The drinking games begin after the second round. Ring toss on the back patio, where Rowan's power-forward accuracy translates directly into a skill that makes him unbeatable and insufferable in equal measure. Beer pong on the kitchen island, where Ronan's calculated precision earns him a five-game winning streak that the hosting fraternity regards with the same suspicious hostility they apparently deployed at the spring formal. A card-based game whose rules I do not fully absorb but whose mechanics involve drinking when you lose and drinkingwhen you win and drinking when someone else drinks, which means everyone drinks continuously and the game's actual purpose is the systematic elimination of sobriety rather than the identification of a victor.

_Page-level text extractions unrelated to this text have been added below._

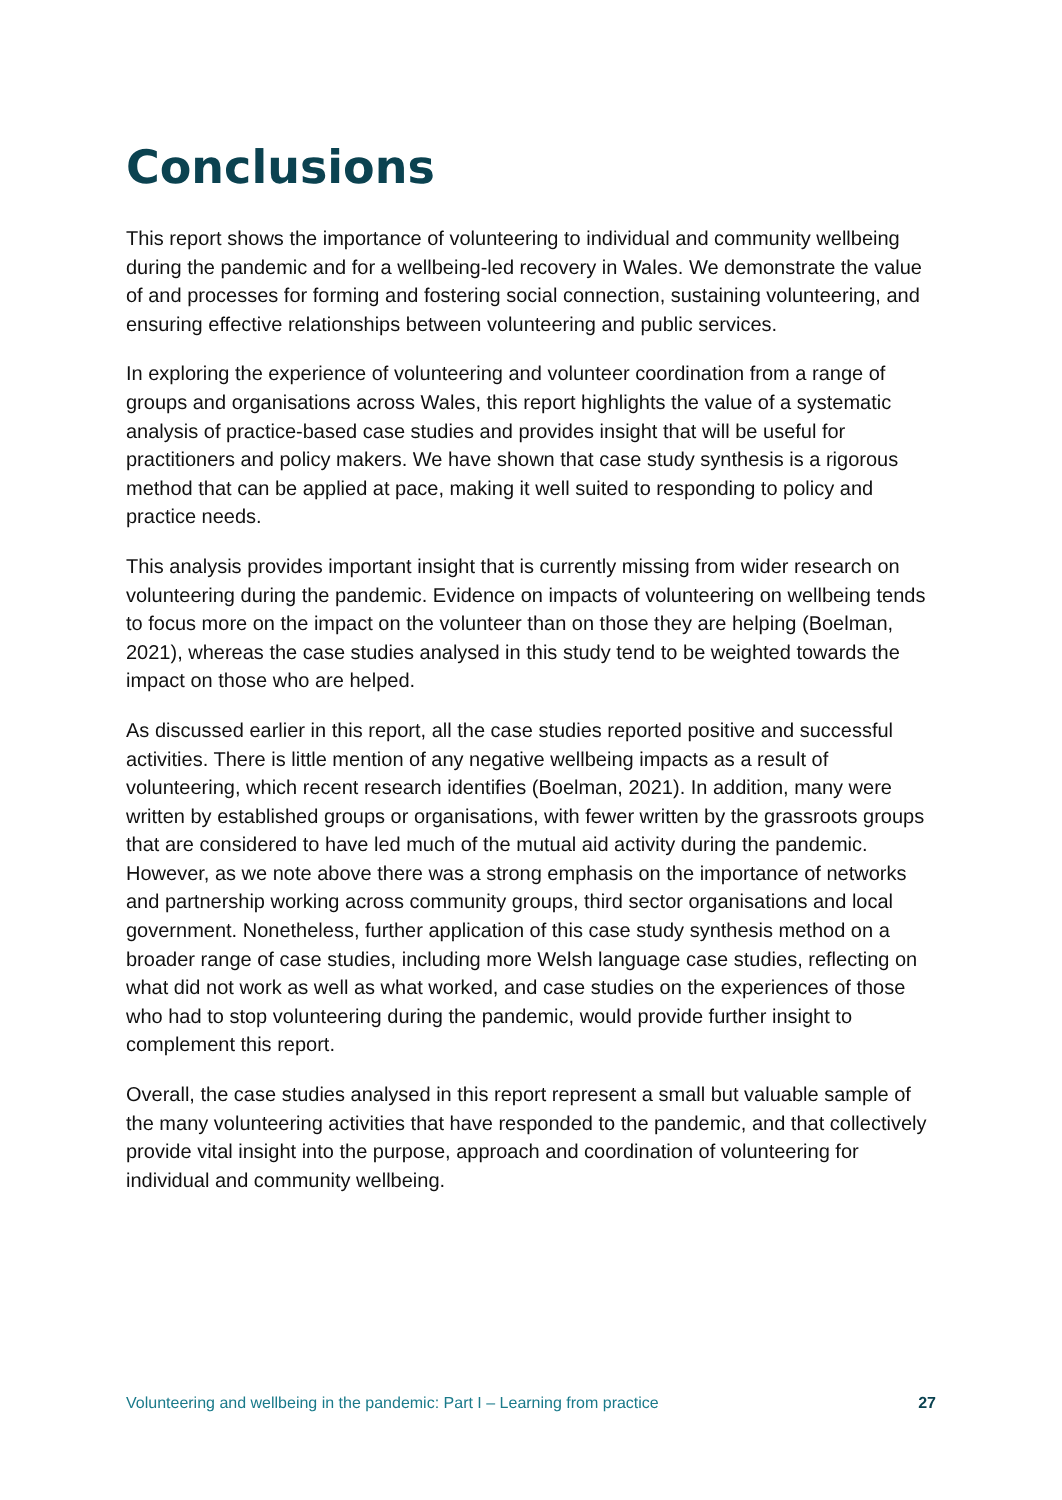Conclusions
This report shows the importance of volunteering to individual and community wellbeing during the pandemic and for a wellbeing-led recovery in Wales. We demonstrate the value of and processes for forming and fostering social connection, sustaining volunteering, and ensuring effective relationships between volunteering and public services.
In exploring the experience of volunteering and volunteer coordination from a range of groups and organisations across Wales, this report highlights the value of a systematic analysis of practice-based case studies and provides insight that will be useful for practitioners and policy makers. We have shown that case study synthesis is a rigorous method that can be applied at pace, making it well suited to responding to policy and practice needs.
This analysis provides important insight that is currently missing from wider research on volunteering during the pandemic. Evidence on impacts of volunteering on wellbeing tends to focus more on the impact on the volunteer than on those they are helping (Boelman, 2021), whereas the case studies analysed in this study tend to be weighted towards the impact on those who are helped.
As discussed earlier in this report, all the case studies reported positive and successful activities. There is little mention of any negative wellbeing impacts as a result of volunteering, which recent research identifies (Boelman, 2021). In addition, many were written by established groups or organisations, with fewer written by the grassroots groups that are considered to have led much of the mutual aid activity during the pandemic. However, as we note above there was a strong emphasis on the importance of networks and partnership working across community groups, third sector organisations and local government. Nonetheless, further application of this case study synthesis method on a broader range of case studies, including more Welsh language case studies, reflecting on what did not work as well as what worked, and case studies on the experiences of those who had to stop volunteering during the pandemic, would provide further insight to complement this report.
Overall, the case studies analysed in this report represent a small but valuable sample of the many volunteering activities that have responded to the pandemic, and that collectively provide vital insight into the purpose, approach and coordination of volunteering for individual and community wellbeing.
Volunteering and wellbeing in the pandemic: Part I – Learning from practice 27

I snack between games because my body's caloric management has not taken the night off and my appetite, restored to its pre-collapse ferocity by the injection and the three days of Archie's cooking, demands fuel at intervals my recreational schedule does not accommodate. Chips from a bowl whose sanitary history I choose not to investigate. Sliders from a tray that someone assembled with more enthusiasm than culinary skill. A cookie that Ronan produced from his jacket pocket with the quiet, prepared energy of a man who anticipated his Omega's snacking requirements and packed accordingly.

He packed me a cookie.

Ronan Archer, the quieter twin, the one whose cool juniper scent provides the counterbalance to his brother's bonfire warmth, tucked a cookie into his pocket before we left the dorm because he knew I would be hungry and he wanted me fed.

These men.

These ridiculous, cooking, cookie-packing, karaoke-singing, beer-pong-cheating, protective, wonderful men who asked my father's permission and played Uno on the floor and are now introducing me to the frat party experience with the enthusiasm of tour guides showing a first-time visitor the sights of a city they consider home.

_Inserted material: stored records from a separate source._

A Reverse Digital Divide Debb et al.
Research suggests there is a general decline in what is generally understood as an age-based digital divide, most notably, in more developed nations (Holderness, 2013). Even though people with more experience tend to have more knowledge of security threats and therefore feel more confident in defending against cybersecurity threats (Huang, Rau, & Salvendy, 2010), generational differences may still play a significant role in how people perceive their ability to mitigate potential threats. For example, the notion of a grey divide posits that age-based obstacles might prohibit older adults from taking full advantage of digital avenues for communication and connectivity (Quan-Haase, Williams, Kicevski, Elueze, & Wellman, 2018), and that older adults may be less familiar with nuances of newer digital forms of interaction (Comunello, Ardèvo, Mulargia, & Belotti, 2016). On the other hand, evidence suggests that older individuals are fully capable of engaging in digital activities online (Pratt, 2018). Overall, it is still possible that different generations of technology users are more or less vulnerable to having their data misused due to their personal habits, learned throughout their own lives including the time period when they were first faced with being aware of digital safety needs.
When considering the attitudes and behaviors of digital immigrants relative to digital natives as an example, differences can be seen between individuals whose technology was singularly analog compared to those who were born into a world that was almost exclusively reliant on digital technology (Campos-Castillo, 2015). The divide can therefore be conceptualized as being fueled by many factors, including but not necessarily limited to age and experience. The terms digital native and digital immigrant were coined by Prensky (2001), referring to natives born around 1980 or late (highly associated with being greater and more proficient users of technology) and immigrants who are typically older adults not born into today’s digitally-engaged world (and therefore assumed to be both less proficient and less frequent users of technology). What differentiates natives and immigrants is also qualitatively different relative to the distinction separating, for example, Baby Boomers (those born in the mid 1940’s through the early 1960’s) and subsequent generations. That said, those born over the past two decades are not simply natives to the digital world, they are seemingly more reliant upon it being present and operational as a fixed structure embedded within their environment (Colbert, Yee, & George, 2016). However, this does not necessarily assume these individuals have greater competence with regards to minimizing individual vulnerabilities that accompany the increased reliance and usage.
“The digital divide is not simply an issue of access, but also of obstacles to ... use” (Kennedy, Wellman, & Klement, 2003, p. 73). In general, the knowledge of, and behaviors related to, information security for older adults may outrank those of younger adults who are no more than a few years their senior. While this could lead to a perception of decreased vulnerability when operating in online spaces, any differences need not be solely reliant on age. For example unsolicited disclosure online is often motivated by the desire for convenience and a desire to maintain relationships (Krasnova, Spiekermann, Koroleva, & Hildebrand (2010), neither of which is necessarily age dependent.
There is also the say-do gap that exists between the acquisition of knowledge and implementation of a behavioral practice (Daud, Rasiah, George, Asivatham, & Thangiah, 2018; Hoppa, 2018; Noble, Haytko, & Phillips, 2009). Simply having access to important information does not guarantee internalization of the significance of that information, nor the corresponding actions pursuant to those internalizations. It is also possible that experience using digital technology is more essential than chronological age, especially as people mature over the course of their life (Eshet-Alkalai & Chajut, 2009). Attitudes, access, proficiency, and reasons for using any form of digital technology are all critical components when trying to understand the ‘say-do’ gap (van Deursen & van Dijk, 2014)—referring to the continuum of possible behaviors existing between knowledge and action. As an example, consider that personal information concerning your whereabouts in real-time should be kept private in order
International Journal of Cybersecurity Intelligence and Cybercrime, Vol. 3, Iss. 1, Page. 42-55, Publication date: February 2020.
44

The joint comes out at eleven.

Jeffrey's contribution, retrieved from the private pocket of my purse with the reverent, ceremonial care that the gift deserves. The four of us share it on the back patio, the November air cool against our faces, the smoke rising in a column that joins the collective output of the students who have been passing theirown supply with the communal generosity that weed culture considers a moral obligation.

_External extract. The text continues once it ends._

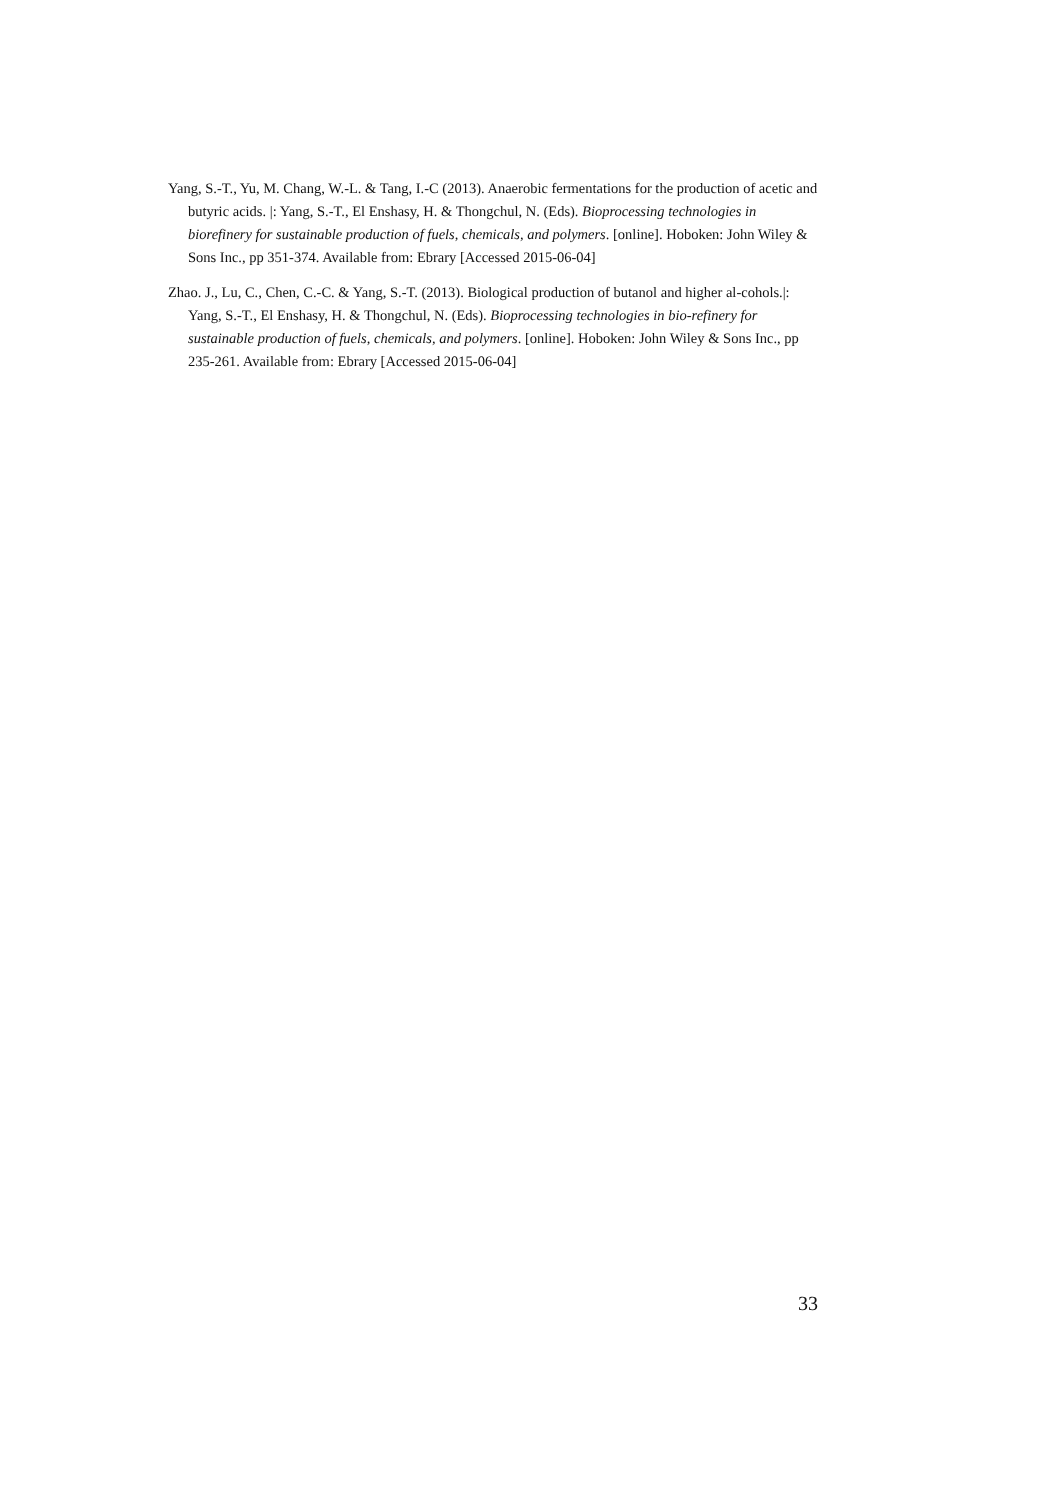Yang, S.-T., Yu, M. Chang, W.-L. & Tang, I.-C (2013). Anaerobic fermentations for the production of acetic and butyric acids. |: Yang, S.-T., El Enshasy, H. & Thongchul, N. (Eds). Bioprocessing technologies in biorefinery for sustainable production of fuels, chemicals, and polymers. [online]. Hoboken: John Wiley & Sons Inc., pp 351-374. Available from: Ebrary [Accessed 2015-06-04]
Zhao. J., Lu, C., Chen, C.-C. & Yang, S.-T. (2013). Biological production of butanol and higher al-cohols.|: Yang, S.-T., El Enshasy, H. & Thongchul, N. (Eds). Bioprocessing technologies in bio-refinery for sustainable production of fuels, chemicals, and polymers. [online]. Hoboken: John Wiley & Sons Inc., pp 235-261. Available from: Ebrary [Accessed 2015-06-04]
33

The high arrives gradually. Not the sudden, overwhelming variety that edibles produce when they bypass the respiratory system and ambush the brain through the digestive tract. The smooth, warm, ascending buzz of inhaled THC that lifts my baseline emotional state from the specific, guarded, always-assessing frequency that constitutes my sober default to a looser, warmer, more generous version of the same frequency. The world does not change. My perception of it softens. The edges that my trauma has sharpened into defensive weapons dull into curves that my body can lean against without cutting itself.

Archie takes two pulls and passes. His Alpha metabolism processing the THC with the specific, accelerated clearance rate that makes cannabis a moderate experience for his designation rather than the extended journey it provides for mine. He settles into the role he promised Jeffrey: the closest to sober, the anchor, the man whose reduced consumption ensures that at least one member of this pack will be capable of making phone calls and navigating home if the evening's recreational trajectory exceeds the group's capacity to manage it.